Interpretation
The AAGL system accurately predicted surgical complexity level in 66.2% of cases, which is comparable to the 69.2% found in the original paper (2). In our study the overall agreement between AAGL stage and AAGL complexity level was weak, as quantified by a weighted kappa score of 0.38 – 0.42 across the three observers. This was low, compared with 0.621 in the original study (2), which suggested moderate agreement. Stage 1 performed reasonably well at predicting skill level A and this was consistent across the three observers, however the remaining stages 2, 3 and 4 did not correlate well.

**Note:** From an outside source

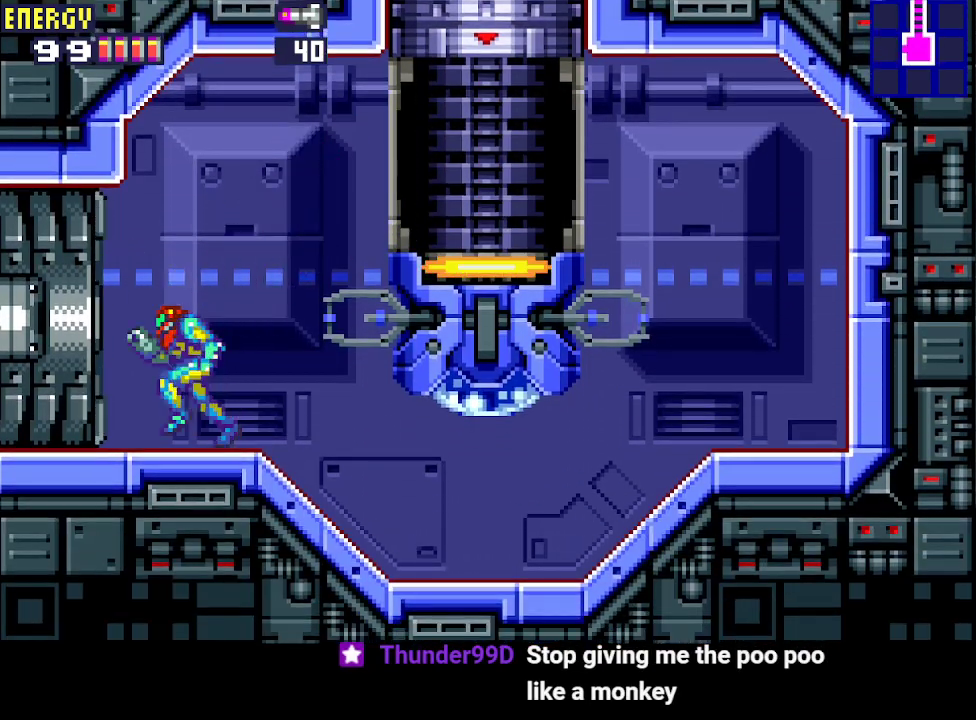
{"buttons": ["DPAD_LEFT"], "events": []}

The pre-specified AAGL cut-points had reasonably high specificity for discerning skill level A/B/C versus D (stage 4) but low specificity for A versus B/C/D and A/B/C versus D (lower levels). When AUCROC data in this external validation are directly compared to those reported in the paper by in the original paper (2), the results are less robust. For A versus B/C/D, AUCROC in the original paper was 0.98, and in our analysis, it was lower at 0.75 to 0.89. For A/B versus C/D, AUCROC in the original paper was 0.95, and in our analysis, it was lower at 0.81. For A/B/C versus D, AUCROC in the original paper was 0.91, and in our analysis, it was higher at 0.95 to 0.96. This may reflect the fact that in the original paper, regression analysis was used to identify optimal cut points for that particular dataset, so the performance would therefore be expected to be less promising when externally validated. Poor diagnostic accuracy for levels 2, 3 and 4 and lower than previously reported AUCROC results in our dataset suggest that the AAGL staging tool is not be generalizable in its current form.

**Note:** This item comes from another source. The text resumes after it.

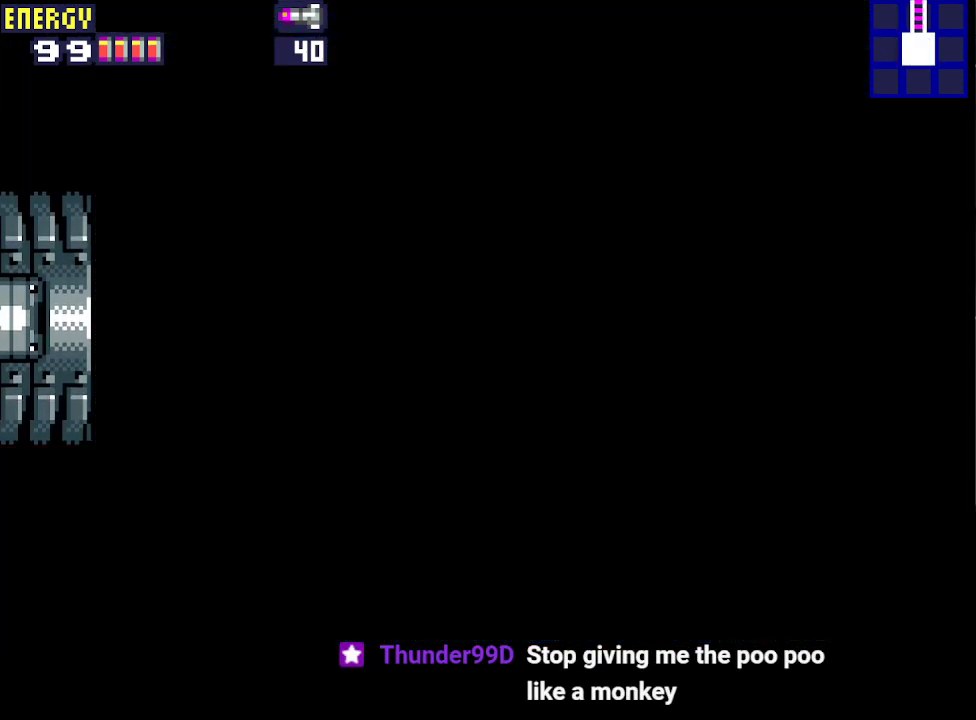
{"buttons": ["DPAD_LEFT"], "events": []}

While stage 4 had a low PPV for predicting surgical complexity level D (47.5%), the specificity (91.7%) and PPV (99.57 %) were high. This demonstrates that stage 4 performs well at ruling out those without lower surgical complexity levels. The AUROC for stage 4 to discriminate level D from levels A/B/C was high at 0.95, which confirmed this finding. These results suggest that the tool might be useful for surgical planning, although if the stage can only be determined intraoperatively, the utility of this is limited.